- [EXERCISE DETAILS]: An exact transcription of all the records is required, minus the images.

RECORD EXTRACTS below:

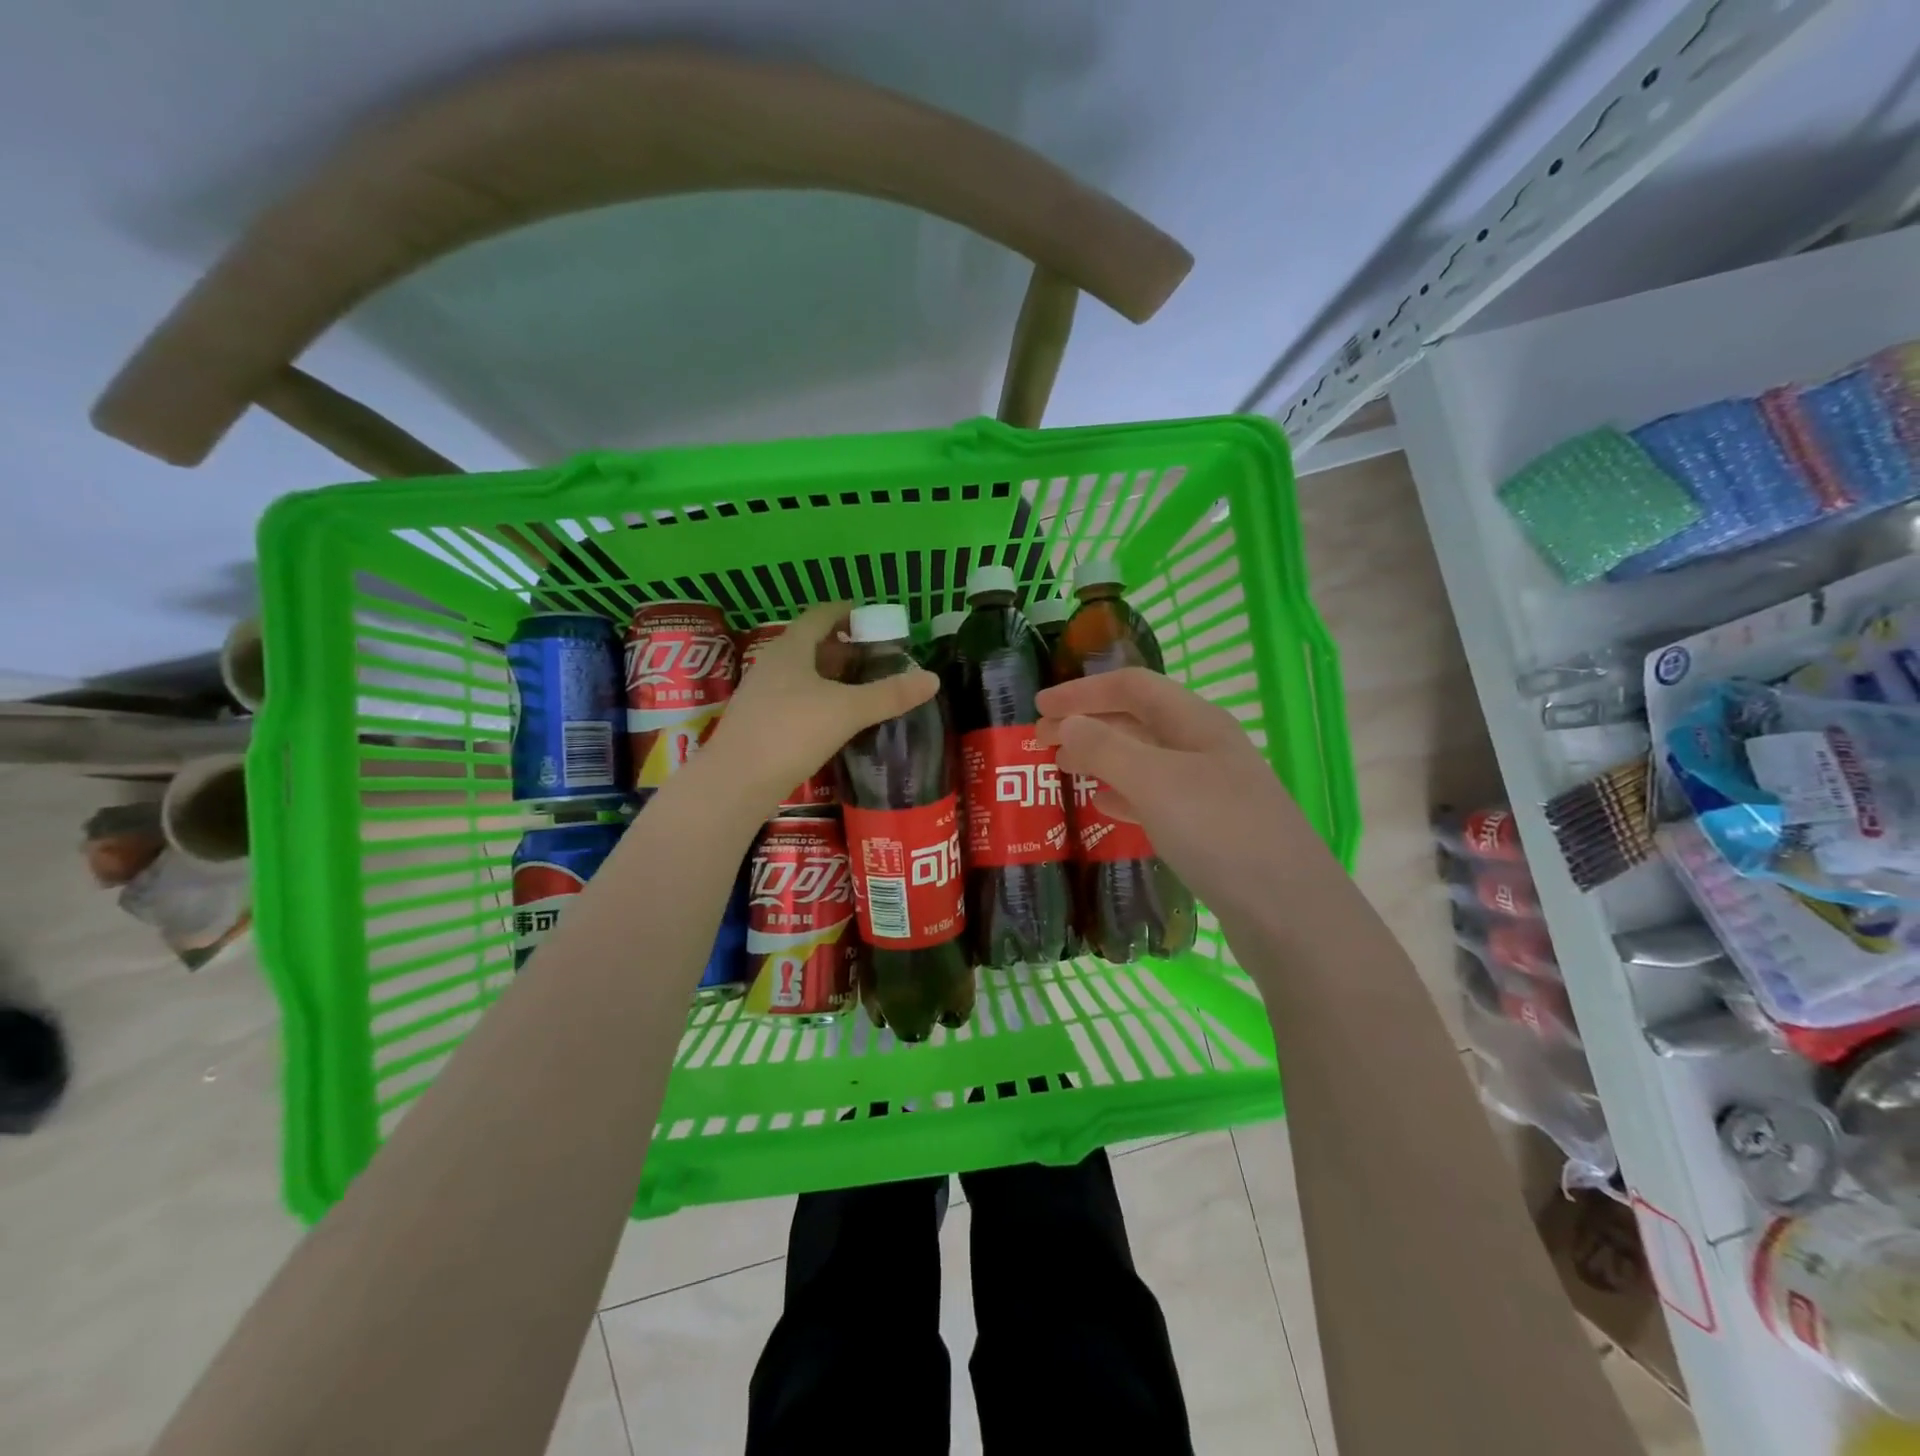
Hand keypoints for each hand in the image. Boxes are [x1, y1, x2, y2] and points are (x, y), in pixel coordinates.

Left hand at [704, 602, 937, 809]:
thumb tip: (933, 679)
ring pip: (802, 674)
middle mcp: (772, 664)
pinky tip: (836, 720)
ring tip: (862, 688)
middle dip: (844, 647)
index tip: (871, 617)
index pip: (820, 616)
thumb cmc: (791, 732)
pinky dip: (819, 700)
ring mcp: (762, 694)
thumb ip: (889, 695)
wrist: (736, 782)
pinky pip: (795, 699)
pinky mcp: (760, 723)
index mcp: (791, 648)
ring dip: (831, 676)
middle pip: (811, 644)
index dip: (846, 611)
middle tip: (876, 657)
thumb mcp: (847, 710)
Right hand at [1035, 668, 1316, 906]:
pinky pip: (1153, 797)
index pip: (1131, 687)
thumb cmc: (1219, 831)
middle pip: (1136, 719)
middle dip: (1087, 722)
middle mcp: (1203, 747)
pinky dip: (1122, 794)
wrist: (1289, 910)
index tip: (1038, 705)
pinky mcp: (1207, 827)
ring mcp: (1208, 788)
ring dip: (1101, 756)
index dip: (1082, 690)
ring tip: (1062, 766)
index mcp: (1196, 722)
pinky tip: (1101, 805)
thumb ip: (1106, 748)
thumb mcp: (1155, 782)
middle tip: (1040, 739)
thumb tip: (1067, 723)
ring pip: (1143, 759)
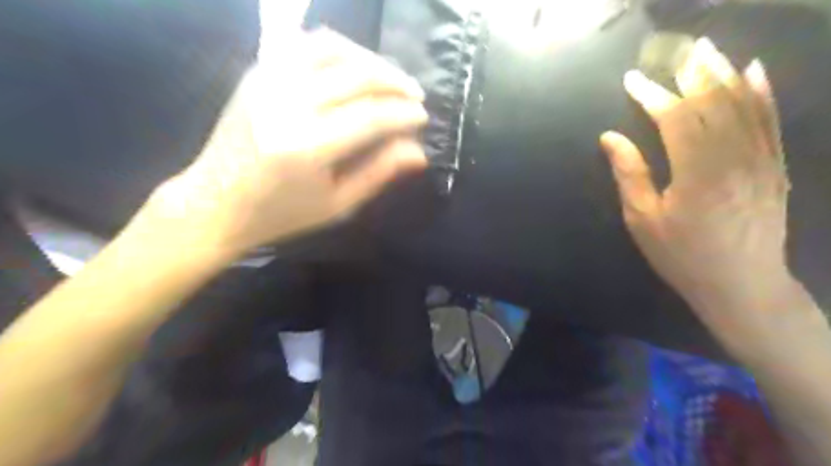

End of RECORD EXTRACTS.

- [ANSWER SECTION]:
Hand keypoints for each hand in the image. Boxes are [x1, y1, x2, y2] and points are (x, y), in pixel coordinates.

Left hand at [704, 602, 937, 809]:
thumb tip: (933, 679)
ring pip: (802, 674)
middle mcp: (772, 664)
pinky tip: (836, 720)
ring tip: (862, 688)
middle dip: (844, 647)
index tip: (871, 617)
index pip: (820, 616)
thumb cmc: (791, 732)
pinky dip: (819, 700)
ring mcp: (762, 694)
thumb ip: (889, 695)
wrist: (736, 782)
pinky pip: (795, 699)
pinky mcp: (760, 723)
index mcp: (791, 648)
ring dip: (831, 676)
middle pip: (811, 644)
index dip: (846, 611)
middle tip: (876, 657)
thumb mcp: (847, 710)
Right hand at [1035, 668, 1316, 906]:
pinky pip: (1153, 797)
index pip: (1131, 687)
thumb cmc: (1219, 831)
middle pip: (1136, 719)
middle dip: (1087, 722)
middle mcp: (1203, 747)
pinky dip: (1122, 794)
wrist: (1289, 910)
index tip: (1038, 705)
pinky mcp: (1207, 827)
ring mcp: (1208, 788)
ring dip: (1101, 756)
index dip: (1082, 690)
ring tip: (1062, 766)
index mcp: (1196, 722)
pinky tip: (1101, 805)
thumb ip: (1106, 748)
thumb mcp: (1155, 782)
middle tip: (1040, 739)
thumb tip: (1067, 723)
ring pip: (1143, 759)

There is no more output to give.